▶ _Prompt_
Each line of the data should be given again exactly.
*** Provided entries ***
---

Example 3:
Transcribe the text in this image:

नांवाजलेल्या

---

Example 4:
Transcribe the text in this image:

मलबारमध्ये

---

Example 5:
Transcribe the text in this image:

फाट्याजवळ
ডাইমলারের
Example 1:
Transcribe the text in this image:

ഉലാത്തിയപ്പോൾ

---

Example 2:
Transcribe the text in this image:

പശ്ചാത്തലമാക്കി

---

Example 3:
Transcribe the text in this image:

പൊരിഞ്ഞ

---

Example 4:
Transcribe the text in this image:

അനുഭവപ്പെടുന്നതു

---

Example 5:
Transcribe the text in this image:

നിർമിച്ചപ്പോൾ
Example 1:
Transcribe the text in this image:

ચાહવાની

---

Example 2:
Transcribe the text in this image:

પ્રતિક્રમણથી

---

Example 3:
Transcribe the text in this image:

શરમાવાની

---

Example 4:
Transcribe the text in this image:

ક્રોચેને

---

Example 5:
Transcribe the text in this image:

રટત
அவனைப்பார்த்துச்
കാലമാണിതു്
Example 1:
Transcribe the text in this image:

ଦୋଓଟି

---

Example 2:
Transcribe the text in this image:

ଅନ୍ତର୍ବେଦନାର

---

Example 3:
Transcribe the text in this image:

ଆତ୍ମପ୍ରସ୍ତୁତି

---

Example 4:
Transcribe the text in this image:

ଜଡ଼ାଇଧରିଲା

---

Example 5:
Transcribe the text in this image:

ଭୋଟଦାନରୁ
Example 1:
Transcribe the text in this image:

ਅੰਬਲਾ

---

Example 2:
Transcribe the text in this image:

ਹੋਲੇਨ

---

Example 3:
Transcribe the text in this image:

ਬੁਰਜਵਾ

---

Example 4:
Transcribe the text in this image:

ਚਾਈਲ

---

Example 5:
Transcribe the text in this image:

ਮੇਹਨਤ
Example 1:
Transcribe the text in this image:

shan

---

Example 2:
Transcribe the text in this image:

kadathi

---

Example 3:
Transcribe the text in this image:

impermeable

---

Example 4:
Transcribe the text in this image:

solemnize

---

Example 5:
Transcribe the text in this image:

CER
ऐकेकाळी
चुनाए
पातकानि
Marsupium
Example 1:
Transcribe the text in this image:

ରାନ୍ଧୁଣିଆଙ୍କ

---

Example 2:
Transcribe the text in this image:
*** End of Provided entries ***
▶ _Answer box_
---

Example 3:
Transcribe the text in this image:

नांवाजलेल्या

---

Example 4:
Transcribe the text in this image:

मलबारमध्ये

---

Example 5:
Transcribe the text in this image:

फाट्याजवळ
ডাইমলারের
Example 1:
Transcribe the text in this image:

ഉലാത്തിയപ്പോൾ

---

Example 2:
Transcribe the text in this image:

പശ്ചാത്തലമാക്കി

---

Example 3:
Transcribe the text in this image:

പൊരിഞ്ഞ

---

Example 4:
Transcribe the text in this image:

അനുഭവപ്പെടുന്നതു

---

Example 5:
Transcribe the text in this image:

നിർമിച്ചപ്പോൾ
Example 1:
Transcribe the text in this image:

ચાહવાની

---

Example 2:
Transcribe the text in this image:

પ્રતિક્રમણથી

---

Example 3:
Transcribe the text in this image:

શરમાવાની

---

Example 4:
Transcribe the text in this image:

ક્રોચેને

---

Example 5:
Transcribe the text in this image:

રટત
அவனைப்பார்த்துச்
കാലമാണിതു്
Example 1:
Transcribe the text in this image:

ଦୋଓଟି

---

Example 2:
Transcribe the text in this image:

ଅନ୍ତର୍ବେଦନାର

---

Example 3:
Transcribe the text in this image:

ଆତ୍ମପ୍ରସ୍ତୁତି

---

Example 4:
Transcribe the text in this image:

ଜଡ଼ାଇଧରିଲା

---

Example 5:
Transcribe the text in this image:

ଭୋଟଦାନରୁ
Example 1:
Transcribe the text in this image:

ਅੰਬਲਾ

---

Example 2:
Transcribe the text in this image:

ਹੋਲੇਨ

---

Example 3:
Transcribe the text in this image:

ਬੁਰਜਵਾ

---

Example 4:
Transcribe the text in this image:

ਚਾਈਲ

---

Example 5:
Transcribe the text in this image:

ਮੇਹਨਤ
Example 1:
Transcribe the text in this image:

shan

---

Example 2:
Transcribe the text in this image:

kadathi

---

Example 3:
Transcribe the text in this image:

impermeable

---

Example 4:
Transcribe the text in this image:

solemnize

---

Example 5:
Transcribe the text in this image:

CER
ऐकेकाळी
चुनाए
पातकानि
Marsupium
Example 1:
Transcribe the text in this image:

ରାନ୍ଧୁଣିଆଙ୍କ

---

Example 2:
Transcribe the text in this image:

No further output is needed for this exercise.